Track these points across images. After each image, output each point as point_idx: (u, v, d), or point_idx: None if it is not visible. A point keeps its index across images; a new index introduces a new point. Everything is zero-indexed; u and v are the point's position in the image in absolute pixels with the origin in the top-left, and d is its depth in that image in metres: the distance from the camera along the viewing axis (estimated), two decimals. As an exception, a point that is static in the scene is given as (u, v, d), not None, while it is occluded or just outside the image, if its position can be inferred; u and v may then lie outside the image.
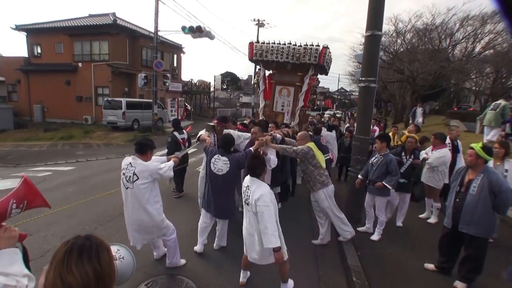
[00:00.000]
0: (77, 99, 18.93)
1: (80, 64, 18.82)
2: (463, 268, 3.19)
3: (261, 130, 4.39)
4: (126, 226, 3.21)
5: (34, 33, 20.02)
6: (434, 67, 14.71)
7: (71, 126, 17.24)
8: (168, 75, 18.05)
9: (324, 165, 3.99)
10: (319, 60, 6.00)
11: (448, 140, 5.25)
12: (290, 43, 6.23)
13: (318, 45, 6.04)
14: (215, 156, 3.63)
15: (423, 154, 5.04)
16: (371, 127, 7.30)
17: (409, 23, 15.94)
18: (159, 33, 15.57)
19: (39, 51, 20.33)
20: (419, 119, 12.60)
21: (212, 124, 4.44)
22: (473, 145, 3.18)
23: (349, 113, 25.49)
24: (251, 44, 6.59)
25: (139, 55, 20.11)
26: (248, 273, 3.25)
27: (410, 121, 12.32)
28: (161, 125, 17.69)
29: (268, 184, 2.92)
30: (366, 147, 5.02)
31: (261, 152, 3.82)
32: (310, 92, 6.68)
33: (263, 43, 6.50)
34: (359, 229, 4.57)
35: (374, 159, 4.47)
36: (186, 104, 25.91)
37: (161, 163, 3.18)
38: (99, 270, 0.90)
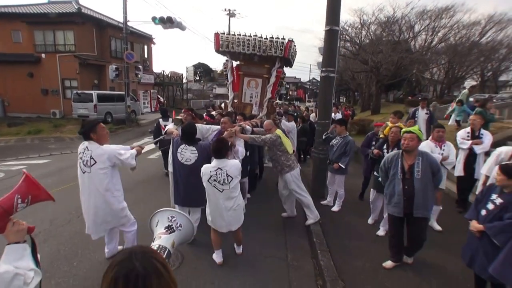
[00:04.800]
0: (42, 92, 18.10)
1: (43, 55, 17.90)
2: (413, 248, 3.30)
3: (231, 120, 4.57)
4: (83, 214, 3.10)
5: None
6: (395, 58, 15.87)
7: (37, 120, 16.56)
8: (140, 66, 17.79)
9: (291, 150, 4.37)
10: (284, 53, 6.15)
11: (468, 130, 4.85)
12: (256, 35, 6.26)
13: (284, 39, 6.18)
14: (182, 146, 3.60)
15: (436, 154, 4.02)
16: (333, 114, 7.97)
17: (373, 15, 16.98)
18: (128, 23, 15.30)
19: (-8, 39, 18.95)
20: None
21: (179, 117, 4.48)
22: (411, 128, 3.14)
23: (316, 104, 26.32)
24: (216, 34, 6.46)
25: (108, 46, 19.54)
26: (221, 251, 3.42)
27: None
28: (135, 117, 17.55)
29: None
30: (327, 131, 5.59)
31: (230, 143, 3.88)
32: (278, 84, 6.86)
33: (229, 34, 6.49)
34: (322, 202, 5.25)
35: (334, 141, 5.07)
36: (159, 96, 25.62)
37: (123, 150, 3.07)
38: None
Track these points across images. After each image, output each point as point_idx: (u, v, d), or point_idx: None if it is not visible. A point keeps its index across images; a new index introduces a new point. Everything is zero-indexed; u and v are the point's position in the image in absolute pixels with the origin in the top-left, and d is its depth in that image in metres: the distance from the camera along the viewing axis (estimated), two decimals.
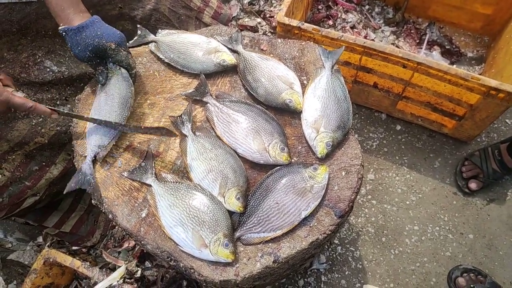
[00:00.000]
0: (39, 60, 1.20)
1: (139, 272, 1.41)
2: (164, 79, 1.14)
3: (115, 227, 1.66)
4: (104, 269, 1.37)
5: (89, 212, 1.62)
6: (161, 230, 0.91)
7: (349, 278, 1.51)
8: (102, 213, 1.48)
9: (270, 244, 0.89)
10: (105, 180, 0.98)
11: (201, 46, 1.13)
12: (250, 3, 2.18)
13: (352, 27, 1.98)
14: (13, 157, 1.19)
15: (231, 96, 1.08)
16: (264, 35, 2.08)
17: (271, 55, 1.15)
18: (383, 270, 1.52)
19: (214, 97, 1.07)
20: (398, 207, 1.63)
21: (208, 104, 1.05)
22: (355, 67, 1.59)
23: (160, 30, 1.21)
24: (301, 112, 1.03)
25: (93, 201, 0.97)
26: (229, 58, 1.10)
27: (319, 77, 1.06)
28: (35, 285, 1.35)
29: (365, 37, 1.95)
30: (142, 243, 0.91)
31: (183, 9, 1.61)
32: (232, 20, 2.08)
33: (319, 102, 1.02)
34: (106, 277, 1.33)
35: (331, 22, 2.01)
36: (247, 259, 0.87)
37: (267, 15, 2.11)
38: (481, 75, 1.41)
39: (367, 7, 2.07)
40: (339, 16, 2.01)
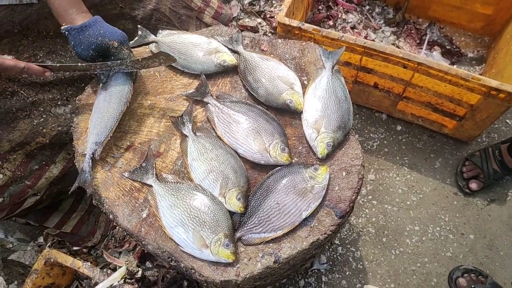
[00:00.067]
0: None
1: (139, 273, 1.41)
2: (165, 79, 1.14)
3: (116, 227, 1.67)
4: (105, 270, 1.37)
5: (90, 212, 1.62)
6: (161, 230, 0.91)
7: (350, 278, 1.51)
8: (103, 213, 1.48)
9: (271, 245, 0.89)
10: (106, 181, 0.98)
11: (201, 47, 1.13)
12: (251, 3, 2.18)
13: (353, 28, 1.99)
14: (14, 156, 1.19)
15: (231, 96, 1.08)
16: (264, 35, 2.08)
17: (272, 55, 1.15)
18: (384, 271, 1.52)
19: (214, 97, 1.07)
20: (399, 207, 1.63)
21: (209, 105, 1.05)
22: (356, 67, 1.59)
23: (160, 31, 1.21)
24: (301, 112, 1.03)
25: (94, 201, 0.97)
26: (229, 58, 1.11)
27: (319, 78, 1.06)
28: (36, 285, 1.35)
29: (366, 37, 1.95)
30: (143, 243, 0.91)
31: (184, 9, 1.61)
32: (232, 20, 2.08)
33: (319, 103, 1.02)
34: (107, 278, 1.33)
35: (331, 23, 2.01)
36: (248, 260, 0.87)
37: (268, 16, 2.12)
38: (482, 75, 1.41)
39: (367, 7, 2.07)
40: (339, 16, 2.01)
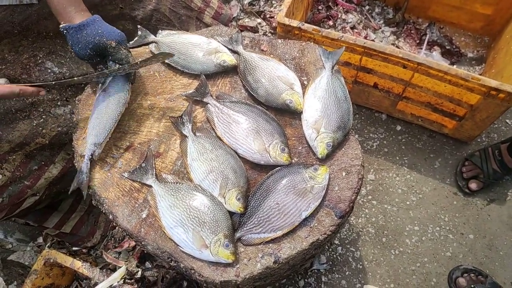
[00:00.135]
0: (40, 61, 1.20)
1: (139, 273, 1.41)
2: (165, 79, 1.14)
3: (115, 227, 1.67)
4: (104, 270, 1.37)
5: (89, 212, 1.62)
6: (161, 230, 0.91)
7: (350, 278, 1.51)
8: (102, 213, 1.48)
9: (270, 245, 0.89)
10: (105, 181, 0.98)
11: (201, 47, 1.13)
12: (250, 3, 2.18)
13: (352, 28, 1.99)
14: (14, 157, 1.19)
15: (231, 96, 1.08)
16: (264, 35, 2.07)
17: (272, 55, 1.15)
18: (384, 271, 1.52)
19: (214, 97, 1.07)
20: (399, 207, 1.63)
21: (209, 105, 1.05)
22: (355, 67, 1.59)
23: (160, 31, 1.21)
24: (301, 112, 1.03)
25: (93, 201, 0.97)
26: (229, 58, 1.11)
27: (319, 78, 1.06)
28: (35, 285, 1.35)
29: (365, 37, 1.95)
30: (143, 243, 0.91)
31: (183, 10, 1.61)
32: (232, 20, 2.08)
33: (319, 103, 1.02)
34: (106, 278, 1.33)
35: (331, 23, 2.01)
36: (247, 260, 0.87)
37: (267, 16, 2.12)
38: (481, 75, 1.41)
39: (367, 7, 2.07)
40: (339, 16, 2.01)
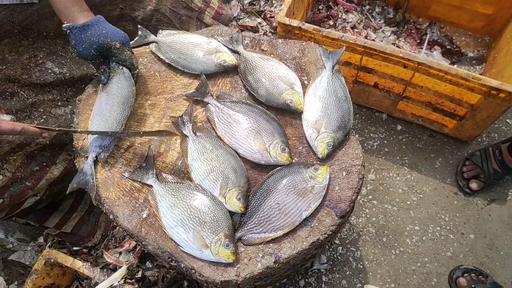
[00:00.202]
0: (40, 61, 1.20)
1: (140, 273, 1.41)
2: (165, 79, 1.14)
3: (116, 227, 1.67)
4: (105, 270, 1.37)
5: (90, 212, 1.62)
6: (162, 230, 0.91)
7: (350, 278, 1.51)
8: (103, 213, 1.48)
9: (271, 245, 0.89)
10: (106, 181, 0.98)
11: (201, 47, 1.13)
12: (251, 3, 2.18)
13: (353, 27, 1.98)
14: (14, 157, 1.19)
15: (232, 96, 1.08)
16: (264, 35, 2.08)
17: (272, 55, 1.15)
18: (384, 270, 1.52)
19: (215, 97, 1.07)
20: (399, 207, 1.63)
21: (209, 105, 1.05)
22: (356, 67, 1.59)
23: (160, 31, 1.21)
24: (302, 112, 1.03)
25: (93, 201, 0.97)
26: (229, 58, 1.11)
27: (319, 78, 1.06)
28: (36, 285, 1.35)
29: (366, 37, 1.95)
30: (143, 243, 0.91)
31: (184, 10, 1.61)
32: (232, 20, 2.08)
33: (320, 103, 1.02)
34: (107, 278, 1.33)
35: (331, 22, 2.01)
36: (248, 260, 0.87)
37: (268, 16, 2.11)
38: (482, 75, 1.41)
39: (367, 7, 2.06)
40: (339, 16, 2.01)
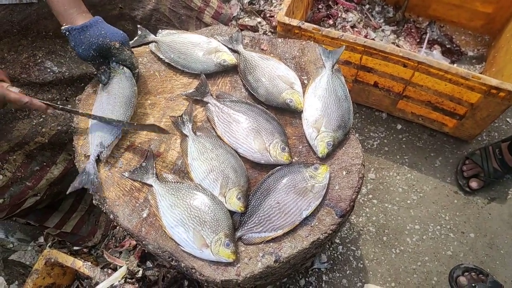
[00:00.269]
0: (39, 60, 1.20)
1: (140, 272, 1.41)
2: (165, 79, 1.14)
3: (116, 227, 1.67)
4: (105, 269, 1.37)
5: (90, 212, 1.62)
6: (162, 230, 0.91)
7: (350, 277, 1.51)
8: (103, 213, 1.48)
9: (271, 244, 0.89)
10: (106, 181, 0.98)
11: (201, 46, 1.13)
12: (250, 2, 2.18)
13: (353, 27, 1.98)
14: (14, 157, 1.19)
15: (231, 96, 1.08)
16: (264, 34, 2.08)
17: (272, 54, 1.15)
18: (384, 269, 1.52)
19: (214, 97, 1.07)
20: (399, 206, 1.63)
21: (209, 104, 1.05)
22: (356, 66, 1.59)
23: (160, 30, 1.20)
24: (301, 111, 1.03)
25: (94, 201, 0.97)
26: (229, 58, 1.10)
27: (319, 77, 1.06)
28: (36, 285, 1.35)
29: (366, 36, 1.94)
30: (143, 243, 0.91)
31: (183, 9, 1.61)
32: (232, 20, 2.08)
33: (319, 102, 1.02)
34: (107, 277, 1.33)
35: (331, 22, 2.01)
36: (248, 259, 0.87)
37: (267, 15, 2.11)
38: (482, 74, 1.41)
39: (367, 6, 2.06)
40: (339, 15, 2.01)
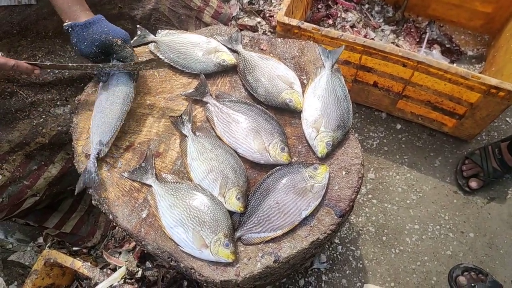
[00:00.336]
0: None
1: (139, 273, 1.41)
2: (164, 79, 1.14)
3: (115, 227, 1.66)
4: (104, 270, 1.37)
5: (89, 212, 1.62)
6: (161, 230, 0.91)
7: (350, 277, 1.51)
8: (102, 213, 1.48)
9: (270, 244, 0.89)
10: (105, 181, 0.98)
11: (200, 46, 1.13)
12: (250, 2, 2.17)
13: (352, 26, 1.98)
14: (14, 157, 1.19)
15: (231, 96, 1.08)
16: (264, 34, 2.07)
17: (271, 54, 1.15)
18: (384, 269, 1.52)
19: (214, 97, 1.07)
20: (399, 206, 1.63)
21: (208, 104, 1.05)
22: (355, 66, 1.59)
23: (159, 30, 1.20)
24: (301, 111, 1.03)
25: (93, 201, 0.97)
26: (229, 58, 1.10)
27: (319, 77, 1.06)
28: (35, 286, 1.35)
29: (365, 36, 1.94)
30: (143, 243, 0.91)
31: (183, 9, 1.61)
32: (232, 19, 2.08)
33: (319, 102, 1.02)
34: (106, 278, 1.33)
35: (330, 21, 2.01)
36: (247, 259, 0.87)
37: (267, 15, 2.11)
38: (481, 73, 1.41)
39: (366, 6, 2.06)
40: (338, 15, 2.01)
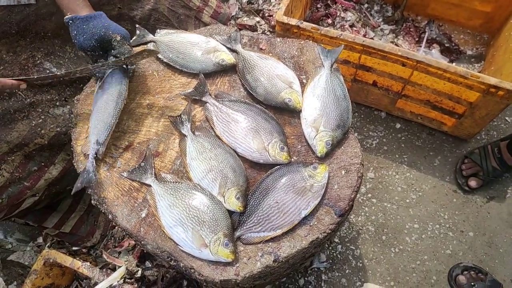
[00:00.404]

WHAT THE TASK ASKS:
Your answer should consist of the lines of the listing that contain "After", copied as they stand.

ANSWER FOR THIS EXERCISE:
Track these points across images. After each image, output each point as point_idx: (u, v, d), or point_idx: None if it is not visible. A point keeps its index across images; a new index introduces a new point. Everything is zero-indexed; u and v are the point's position in the image in absolute pixels with the origin in the top-left, and d is its depth in that image in metres: the distance from the camera along the viewing axis (estimated), two decimals. As an exception, a point that is static in the scene is given as (u, v, d), not None, while it is occluded or just outside the image, if its position can be inferred; u and v may then lie outside the image.
Track these points across images. After each image, output each point as point_idx: (u, v, d), or point_idx: None if it is not visible. A point keeps its index across images; a new index introduces a new point. Everything is zero-indexed; u and v are the point's position in the image in absolute pixels with the origin in the top-left, and d is its depth in that image in metres: the distance from the camera along the viewing axis (estimated), two decimals.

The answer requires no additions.